According to reporting by local ABC affiliate WWSB, “Clark had gone to the drive thru testing sight at Manatee Rural Health, but before she was able to get swabbed, she left the line because she realized it was for people with symptoms only.” Dr. Jay Wolfson, Public Health & Medicine Professor for the University of South Florida, explained the problem:
This is part of the testing mechanism problem. People are sitting in their cars, sometimes for hours, or standing in line, six feet apart sometimes for hours.
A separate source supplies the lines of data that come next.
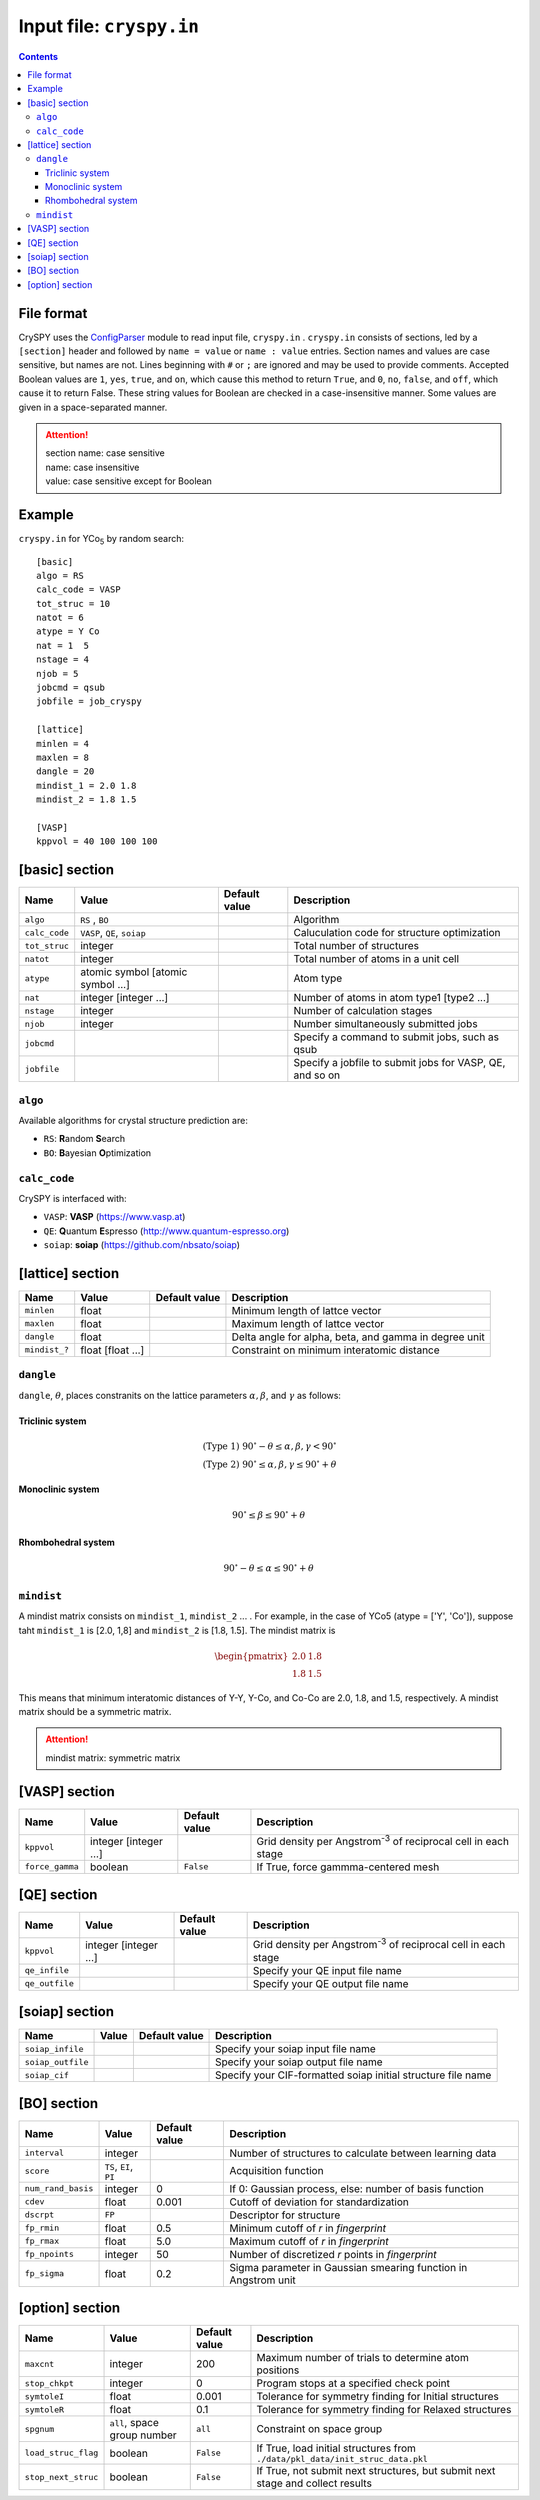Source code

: .. index::
   single: cryspy.in

===========================
Input file: ``cryspy.in``
===========================

.. contents:: Contents




File format
=================

CrySPY uses the `ConfigParser <https://docs.python.org/2.7/library/configparser.html?highlight=config#module-ConfigParser>`_ module to read input file, ``cryspy.in`` .
``cryspy.in``  consists of sections, led by a ``[section]`` header and followed by ``name = value`` or ``name : value`` entries.
Section names and values are case sensitive, but names are not.
Lines beginning with ``#`` or ``;`` are ignored and may be used to provide comments.
Accepted Boolean values are ``1``, ``yes``, ``true``, and ``on``, which cause this method to return ``True``, and ``0``, ``no``, ``false``, and ``off``, which cause it to return False. These string values for Boolean are checked in a case-insensitive manner.
Some values are given in a space-separated manner.

.. seealso:: `ConfigParser <https://docs.python.org/2.7/library/configparser.html?highlight=config#module-ConfigParser>`_
.. attention::
   | section name: case sensitive
   | name: case insensitive
   | value: case sensitive except for Boolean




Example
=================
``cryspy.in`` for YCo\ `5`:sub: by random search::

   [basic]
   algo = RS
   calc_code = VASP
   tot_struc = 10
   natot = 6
   atype = Y Co
   nat = 1  5
   nstage = 4
   njob = 5
   jobcmd = qsub
   jobfile = job_cryspy

   [lattice]
   minlen = 4
   maxlen = 8
   dangle = 20
   mindist_1 = 2.0 1.8
   mindist_2 = 1.8 1.5

   [VASP]
   kppvol = 40 100 100 100




.. index::
   single: [basic]

[basic] section
==================

.. csv-table::
   :header: Name, Value, Default value, Description
   :widths: auto

   ``algo``, "``RS`` , ``BO``",  ,  Algorithm
   ``calc_code``, "``VASP``, ``QE``, ``soiap``",  , Caluculation code for structure optimization
   ``tot_struc``, integer,  , Total number of structures
   ``natot``, integer,  , Total number of atoms in a unit cell
   ``atype``, "atomic symbol [atomic symbol ...]",  , Atom type
   ``nat``, "integer [integer ...]",  , "Number of atoms in atom type1 [type2 ...]"
   ``nstage``, integer,  , Number of calculation stages
   ``njob``, integer,  , Number simultaneously submitted jobs
   ``jobcmd``,  ,  , "Specify a command to submit jobs, such as qsub"
   ``jobfile``,  ,  , "Specify a jobfile to submit jobs for VASP, QE, and so on"


.. index::
   single: algo

``algo``
----------

Available algorithms for crystal structure prediction are:

- ``RS``: **R**\ andom **S**\ earch
- ``BO``: **B**\ ayesian **O**\ ptimization


.. index::
   single: calc_code

``calc_code``
---------------

CrySPY is interfaced with:

- ``VASP``: **VASP** (https://www.vasp.at)
- ``QE``: **Q**\ uantum **E**\ spresso (http://www.quantum-espresso.org)
- ``soiap``: **soiap** (https://github.com/nbsato/soiap)




.. index::
   single: [lattice]
   single: minlen
   single: maxlen

[lattice] section
==================

.. csv-table::
   :header: Name, Value, Default value, Description
   :widths: auto

   ``minlen``, float,  ,  Minimum length of lattce vector
   ``maxlen``, float,  ,  Maximum length of lattce vector
   ``dangle``, float,  ,  "Delta angle for alpha, beta, and gamma in degree unit"
   ``mindist_?``, float [float ...], ,  Constraint on minimum interatomic distance


.. index::
   single: dangle

``dangle``
------------

``dangle``, :math:`\theta`, places constranits on the lattice parameters :math:`\alpha, \beta`, and :math:`\gamma` as follows:


Triclinic system
^^^^^^^^^^^^^^^^^^

.. math::
   \mathrm{(Type\; 1)} \;\;\; 90^\circ - \theta \leq \alpha, \beta, \gamma < 90^\circ \\
   \mathrm{(Type\; 2)} \;\;\; 90^\circ \leq \alpha, \beta, \gamma \leq 90^\circ + \theta



Monoclinic system
^^^^^^^^^^^^^^^^^^^

.. math::
   90^\circ \leq \beta \leq 90^\circ + \theta


Rhombohedral system
^^^^^^^^^^^^^^^^^^^^^

.. math::
   90^\circ - \theta \leq \alpha \leq 90^\circ + \theta


.. index::
   single: mindist

``mindist``
------------

A mindist matrix consists on ``mindist_1``, ``mindist_2`` ... . For example, in the case of YCo5 (atype = ['Y', 'Co']),
suppose taht ``mindist_1`` is  [2.0, 1,8] and ``mindist_2`` is [1.8, 1.5].
The mindist matrix is

.. math::
   \begin{pmatrix}
   2.0 & 1.8 \\
   1.8 & 1.5
   \end{pmatrix}

This means that minimum interatomic distances of Y-Y, Y-Co, and Co-Co are 2.0, 1.8, and 1.5, respectively.
A mindist matrix should be a symmetric matrix.

.. attention::
   mindist matrix: symmetric matrix


.. index::
   single: [VASP]

[VASP] section
==================

.. csv-table::
   :header: Name, Value, Default value, Description
   :widths: auto

   ``kppvol``, integer [integer ...],  ,  Grid density per Angstrom\ `-3`:sup: of  reciprocal cell in each stage
   ``force_gamma``, boolean, ``False`` ,  "If True, force gammma-centered mesh"




.. index::
   single: [QE]

[QE] section
==================

.. csv-table::
   :header: Name, Value, Default value, Description
   :widths: auto

   ``kppvol``, integer [integer ...],  ,  Grid density per Angstrom\ `-3`:sup: of  reciprocal cell in each stage
   ``qe_infile``,  ,  ,  Specify your QE input file name
   ``qe_outfile``,  ,  ,  Specify your QE output file name




.. index::
   single: [soiap]

[soiap] section
==================

.. csv-table::
   :header: Name, Value, Default value, Description
   :widths: auto

   ``soiap_infile``,  ,  ,  Specify your soiap input file name
   ``soiap_outfile``,  ,  ,  Specify your soiap output file name
   ``soiap_cif``,  ,  ,  Specify your CIF-formatted soiap initial structure file name




.. index::
   single: [BO]

[BO] section
=================

.. csv-table::
   :header: Name, Value, Default value, Description
   :widths: auto

   ``interval``, integer,  ,  Number of structures to calculate between learning data
   ``score``, "``TS``, ``EI``, ``PI``",  ,  Acquisition function
   ``num_rand_basis``, integer, 0, "If 0: Gaussian process, else: number of basis function"  
   ``cdev``, float, 0.001, Cutoff of deviation for standardization
   ``dscrpt``, ``FP`` ,  , Descriptor for structure
   ``fp_rmin``, float, 0.5, Minimum cutoff of *r* in *fingerprint*
   ``fp_rmax``, float, 5.0, Maximum cutoff of *r* in *fingerprint*
   ``fp_npoints``, integer, 50, Number of discretized *r* points in *fingerprint*
   ``fp_sigma``, float, 0.2, Sigma parameter in Gaussian smearing function in Angstrom unit




.. index::
   single: [option]

[option] section
===================

.. csv-table::
   :header: Name, Value, Default value, Description
   :widths: auto

   ``maxcnt``, integer,  200,  Maximum number of trials to determine atom positions
   ``stop_chkpt``, integer , 0,  Program stops at a specified check point
   ``symtoleI``, float , 0.001 , Tolerance for symmetry finding for Initial structures
   ``symtoleR``, float , 0.1   , Tolerance for symmetry finding for Relaxed structures
   ``spgnum``, "``all``, space group number", ``all`` , Constraint on space group
   ``load_struc_flag``, boolean, ``False``, "If True, load initial structures from ``./data/pkl_data/init_struc_data.pkl``"
   ``stop_next_struc``, boolean, ``False``, "If True, not submit next structures, but submit next stage and collect results"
You’re registered though, you’re number 15 in line, and you are Jay Wolfson.
If Jay Wolfson says he can’t wait any longer and he leaves, it will get number 15 and now get Rebecca Fernandez, who was standing behind him, and she tests positive, and then everyone from then on gets the wrong results. There has to be a better way to do this.
And correcting the errors is allegedly left to the patients. “I told them they needed to take this off my record, and they said I had to prove it to them that I wasn’t positive,” Clark said. She complied, and two days later tested negative for both the disease and the antibodies that would suggest she had it in the past.
It is one more difficulty added to a historically complicated year, further decreasing morale among Floridians. “It’s such a bad time. These last five months have been so bad. People don’t need these added mistakes. Everyone is already so nervous and trying so hard, and these mistakes are really causing more anxiety in people,” Clark said.
Even so, Dr. Wolfson stressed that the errors in results did not represent an excuse for complacency in the ongoing battle against the novel coronavirus pandemic. “The trust is real, but the disease is more real. Trust the fact that the disease is real. The data may be confusing, the state has to clean up their act, but the disease is real and very concerning. Protect yourself. Be safe out there. Be safe and be well.”